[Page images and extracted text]
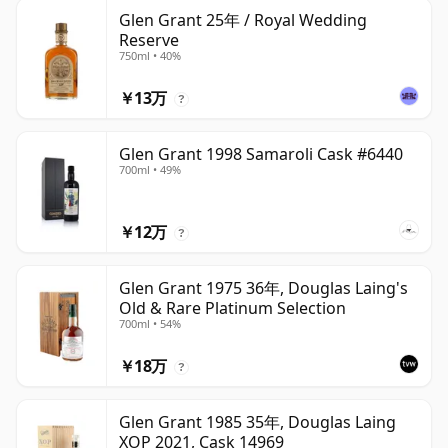
Glen Grant 25年 / Royal Wedding
Reserve
750ml • 40%
￥13万
?
Glen Grant 1998 Samaroli Cask #6440
700ml • 49%
￥12万
?
Glen Grant 1975 36年, Douglas Laing's
Old & Rare Platinum Selection
700ml • 54%
￥18万
?
Glen Grant 1985 35年, Douglas Laing
XOP 2021, Cask 14969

§ Problem description:
Set down the entries above again exactly, minus any image.

§ Response for this exercise:
Glen Grant 25年 / Royal Wedding
Reserve
750ml • 40%
￥13万
?
Glen Grant 1998 Samaroli Cask #6440
700ml • 49%
￥12万
?
Glen Grant 1975 36年, Douglas Laing's
Old & Rare Platinum Selection
700ml • 54%
￥18万
?
Glen Grant 1985 35年, Douglas Laing
XOP 2021, Cask 14969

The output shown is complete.